Regulation 15 of the Health and Social Care Act 2008 (Regulated Activities) Regulations 2014 Premises and equipment.

On the 12 May 2016 we carried out a focused follow up visit of this service under Section 60 of the Health and Social Care Act 2008 as part of our regulatory functions. This review took place to check whether the provider had completed the improvements identified during the comprehensive inspection carried out in March 2015.

This report covers our findings in relation to those requirements and areas considered for improvement. You can read the report from our last comprehensive inspection by selecting the ‘all reports’ link for Phoenix Medical Centre on our website at www.cqc.org.uk.

The findings of this review were as follows:

  • The practice had addressed the issues identified during the previous inspection.

  • Appropriate recruitment checks had been carried out for staff. The practice had undertaken Disclosure and Barring Service (DBS) checks for all staff members.

  • Environmental risk assessments had been carried out including an up to date fire risk assessment.

  • Refurbishment work had started within the practice and included the installation of radiator covers and a baby changing facility installed within the patient’s toilet area. The practice had a maintenance plan to show a planned approach to all work needed within the building.

  • Training had been arranged for staff to include safeguarding, accidents and incident reporting.

  • They had taken action to improve their management and overview of how they planned their clinical audits.

Letter from the Chief Inspector of General Practice

Professor Steve Field (CBE FRCP FFPH FRCGP) 

Chief Inspector of General Practice

24 March 2015

During a routine inspection

Letter from the Chief Inspector of General Practice

We carried out an announced comprehensive inspection at Phoenix Medical Centre on 24 March 2015. Overall the practice is rated as Requires Improvement.

Our key findings across all the areas we inspected were as follows:

  • Systems were in place to ensure incidents and significant events were identified, investigated and reported. Staff understood and fulfilled their responsibilities to raise concerns and to report incidents though no formal training had taken place. Information about safety was recorded, monitored, appropriately reviewed and addressed.
  • The premises required improvement, the risks associated with the building were not regularly risk assessed.
  • Patients’ needs were assessed and care was planned and delivered in line with best practice guidance. Staff had received training appropriate for their roles and any further training needs had been identified and planned.
  • Patients spoke highly about the practice and its staff. They said they were treated with compassion, dignity and respect and they were involved in their care and decisions about their treatment.
  • Information about services and how to complain was available and easy to understand.
  • Patients said they found it easy to make an appointment with a named GP and that there was continuity of care. Urgent appointments were available on the same day.
  • There was a clear leadership structure and staff felt supported by management. The practice proactively sought feedback from staff and patients, which it acted on.

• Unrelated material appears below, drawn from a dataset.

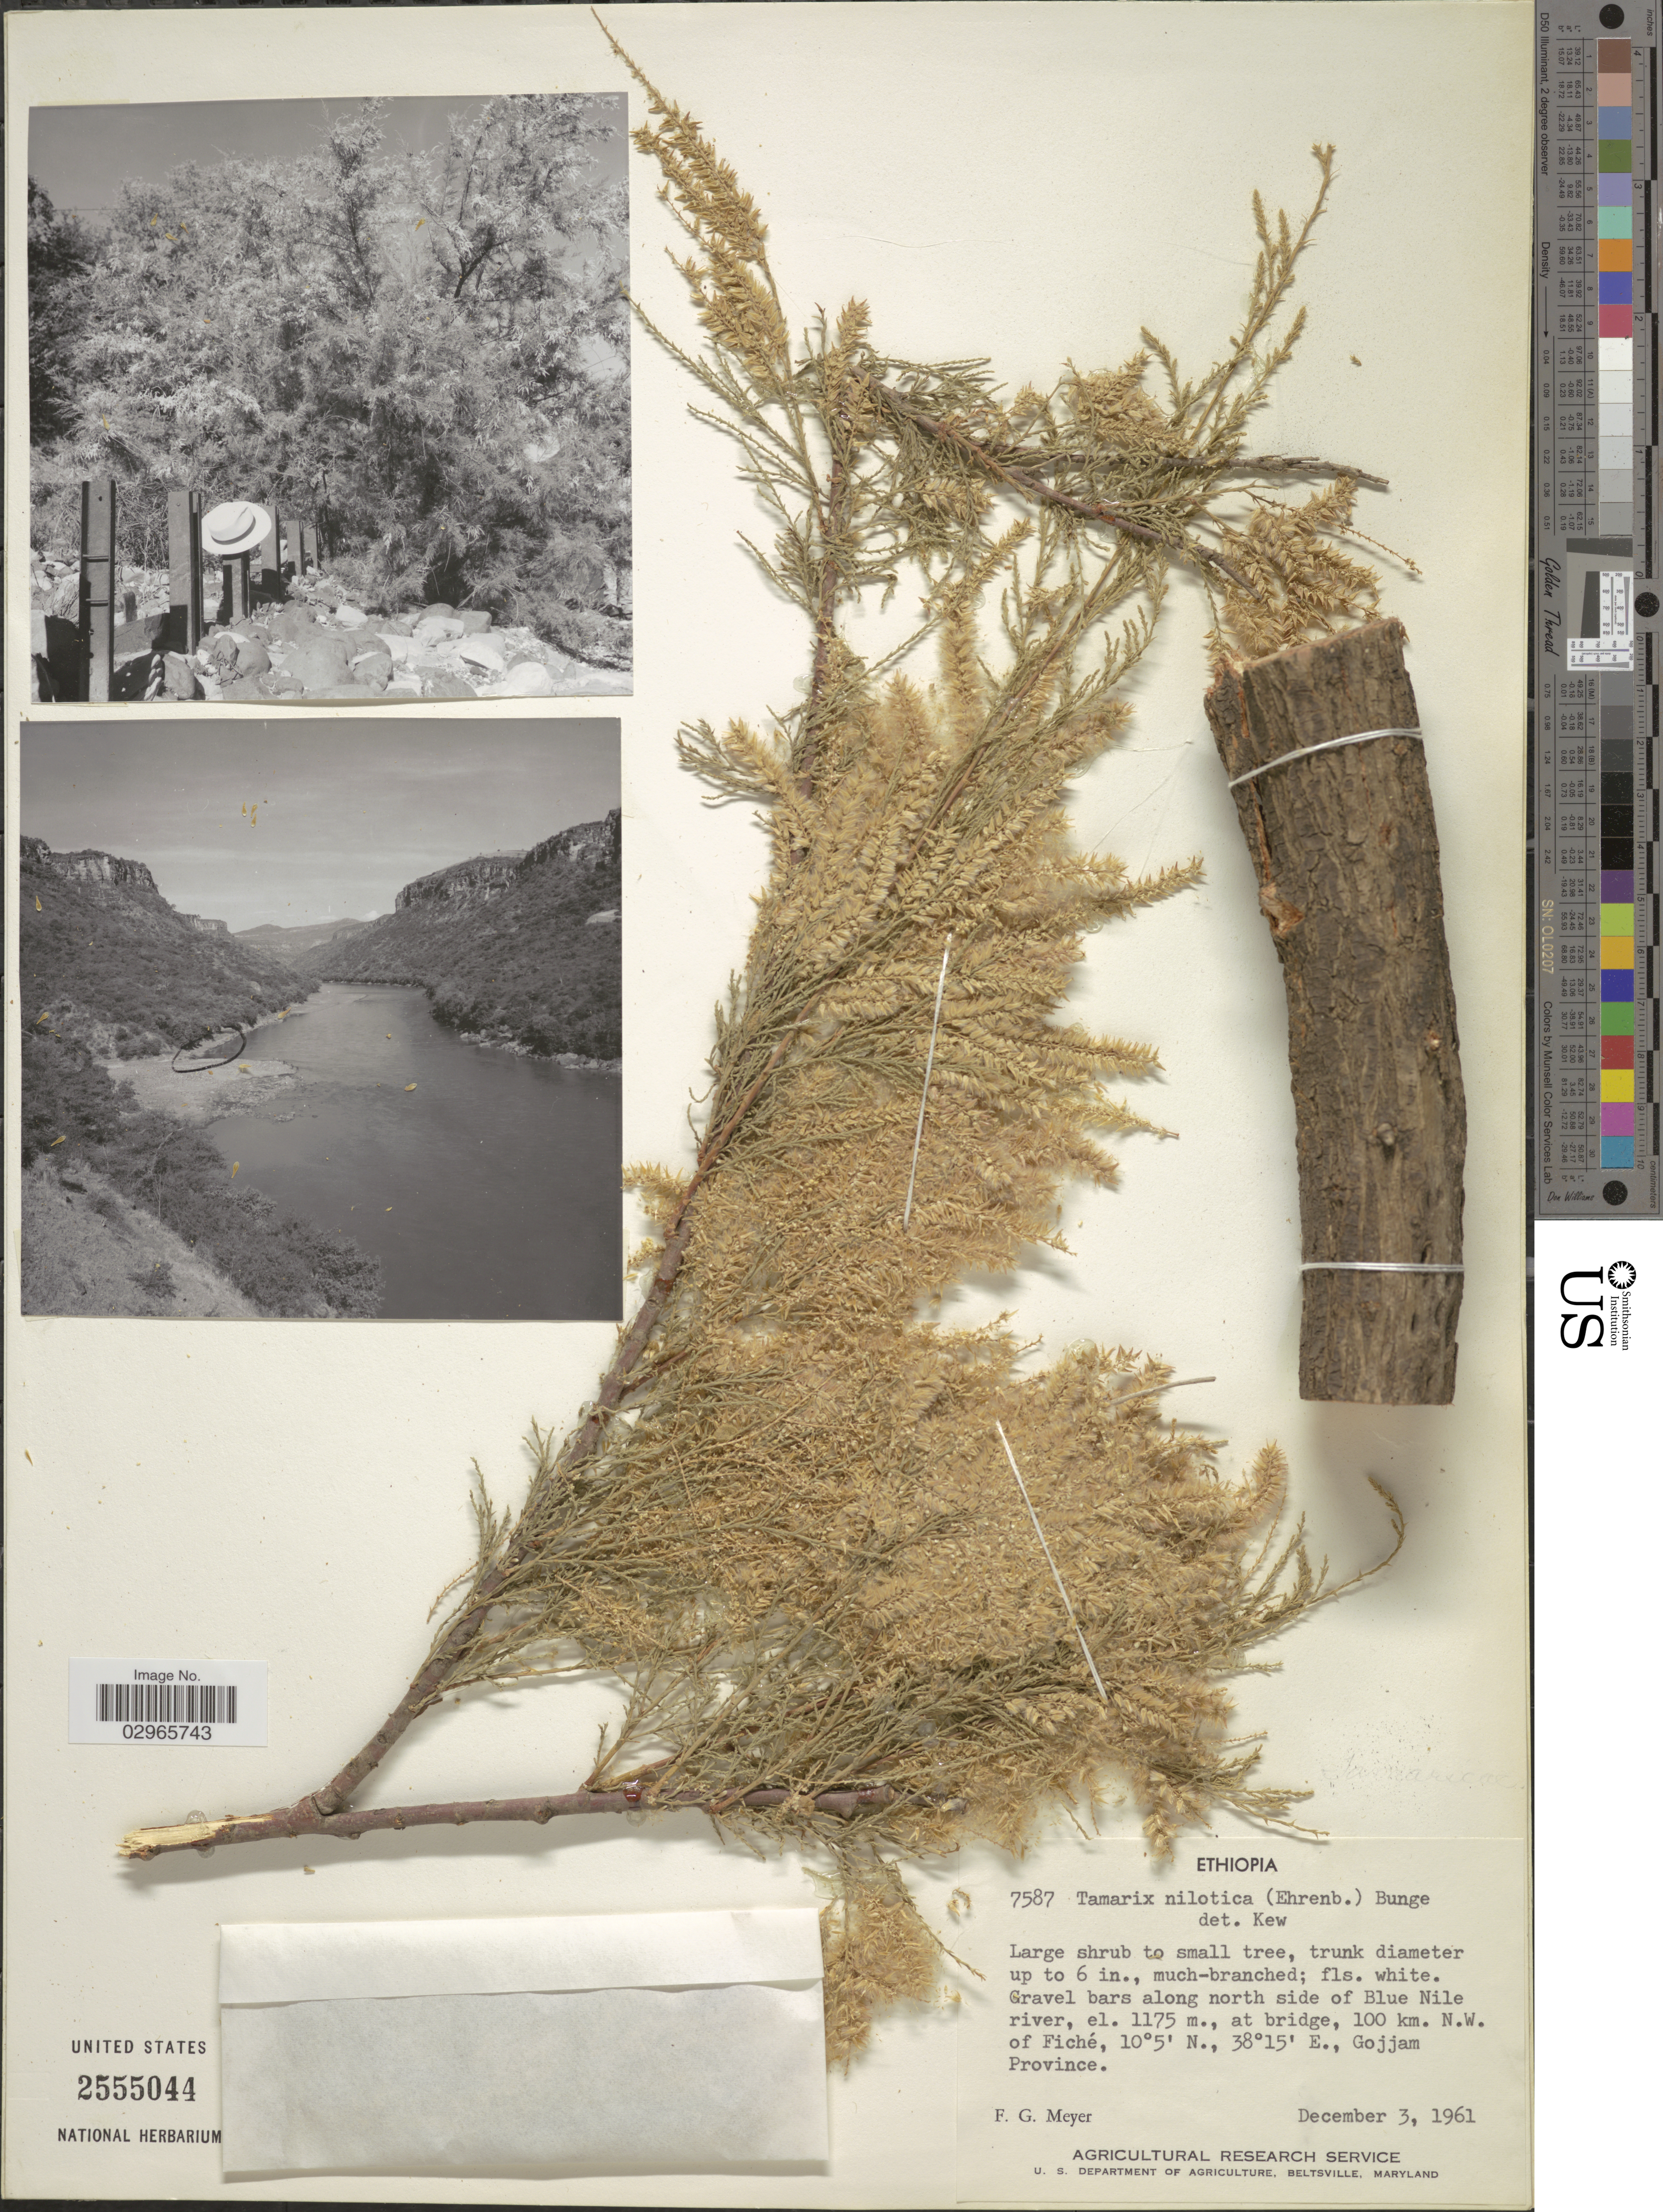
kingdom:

However there were areas of practice where the provider needs to make improvements.

Action the provider MUST take to improve:

  • Ensure full and complete required information relating to workers is obtained and held when recruiting staff. This must include a Disclosure and Barring Service (DBS) check for all staff with chaperoning responsibilities.
  • Ensure that staff and patients are protected against risks associated with unsafe premises. This must include implementing a system for identifying, assessing and managing risks associated with the building. Such as access and the security of the building. A local fire safety risk assessment for the practice must be carried out. The practice must develop a planned and preventative maintenance programme for the building.

Importantly the provider should;

  • Provide adverse incidents, errors, near misses training and guidance to all staff.
  • Ensure all staff undertake vulnerable adult safeguarding training.
  • Implement a system for regular clinical audit leading to improvements in clinical care.